> [Work item]:
Whatever appears in the records, write it out again exactly.

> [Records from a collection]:
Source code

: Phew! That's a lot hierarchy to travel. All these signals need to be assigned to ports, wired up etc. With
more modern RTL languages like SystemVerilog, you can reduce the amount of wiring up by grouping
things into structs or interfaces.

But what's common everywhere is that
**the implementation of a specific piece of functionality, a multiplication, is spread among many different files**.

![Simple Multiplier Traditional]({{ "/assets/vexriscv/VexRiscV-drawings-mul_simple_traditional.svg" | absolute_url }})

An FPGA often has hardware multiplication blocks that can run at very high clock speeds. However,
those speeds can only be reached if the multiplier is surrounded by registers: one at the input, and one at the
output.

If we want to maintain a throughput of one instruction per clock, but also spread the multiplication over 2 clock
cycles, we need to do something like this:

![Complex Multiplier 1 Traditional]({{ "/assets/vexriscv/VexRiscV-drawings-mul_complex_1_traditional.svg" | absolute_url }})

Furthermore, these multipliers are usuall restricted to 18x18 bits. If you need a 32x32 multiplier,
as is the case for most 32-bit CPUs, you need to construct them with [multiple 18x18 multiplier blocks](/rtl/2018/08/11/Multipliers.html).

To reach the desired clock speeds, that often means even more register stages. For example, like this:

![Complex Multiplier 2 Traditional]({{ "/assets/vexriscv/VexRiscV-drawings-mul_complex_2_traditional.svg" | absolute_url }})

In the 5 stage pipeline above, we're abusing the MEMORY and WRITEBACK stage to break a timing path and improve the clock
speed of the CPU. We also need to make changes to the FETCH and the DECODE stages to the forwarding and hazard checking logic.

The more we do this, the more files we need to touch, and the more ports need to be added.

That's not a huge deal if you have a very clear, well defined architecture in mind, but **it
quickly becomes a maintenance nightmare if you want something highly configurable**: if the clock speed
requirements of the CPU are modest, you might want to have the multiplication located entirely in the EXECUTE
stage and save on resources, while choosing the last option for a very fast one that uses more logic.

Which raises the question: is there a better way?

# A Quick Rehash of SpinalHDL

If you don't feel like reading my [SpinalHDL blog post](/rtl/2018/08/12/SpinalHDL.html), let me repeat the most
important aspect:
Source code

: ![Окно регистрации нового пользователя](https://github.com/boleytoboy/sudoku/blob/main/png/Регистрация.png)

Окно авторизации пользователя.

> [Solution for this problem]:
Source code

: Phew! That's a lot hierarchy to travel. All these signals need to be assigned to ports, wired up etc. With
more modern RTL languages like SystemVerilog, you can reduce the amount of wiring up by grouping
things into structs or interfaces.

But what's common everywhere is that
**the implementation of a specific piece of functionality, a multiplication, is spread among many different files**.

![Simple Multiplier Traditional]({{ "/assets/vexriscv/VexRiscV-drawings-mul_simple_traditional.svg" | absolute_url }})

An FPGA often has hardware multiplication blocks that can run at very high clock speeds. However,
those speeds can only be reached if the multiplier is surrounded by registers: one at the input, and one at the
output.

If we want to maintain a throughput of one instruction per clock, but also spread the multiplication over 2 clock
cycles, we need to do something like this:

![Complex Multiplier 1 Traditional]({{ "/assets/vexriscv/VexRiscV-drawings-mul_complex_1_traditional.svg" | absolute_url }})

Furthermore, these multipliers are usuall restricted to 18x18 bits. If you need a 32x32 multiplier,
as is the case for most 32-bit CPUs, you need to construct them with [multiple 18x18 multiplier blocks](/rtl/2018/08/11/Multipliers.html).

To reach the desired clock speeds, that often means even more register stages. For example, like this:

![Complex Multiplier 2 Traditional]({{ "/assets/vexriscv/VexRiscV-drawings-mul_complex_2_traditional.svg" | absolute_url }})

In the 5 stage pipeline above, we're abusing the MEMORY and WRITEBACK stage to break a timing path and improve the clock
speed of the CPU. We also need to make changes to the FETCH and the DECODE stages to the forwarding and hazard checking logic.

The more we do this, the more files we need to touch, and the more ports need to be added.

That's not a huge deal if you have a very clear, well defined architecture in mind, but **it
quickly becomes a maintenance nightmare if you want something highly configurable**: if the clock speed
requirements of the CPU are modest, you might want to have the multiplication located entirely in the EXECUTE
stage and save on resources, while choosing the last option for a very fast one that uses more logic.

Which raises the question: is there a better way?

# A Quick Rehash of SpinalHDL

If you don't feel like reading my [SpinalHDL blog post](/rtl/2018/08/12/SpinalHDL.html), let me repeat the most
important aspect:
Source code

: ![Окно регистрации нового пользователя](https://github.com/boleytoboy/sudoku/blob/main/png/Регистрация.png)

Окно авторизации пользователя.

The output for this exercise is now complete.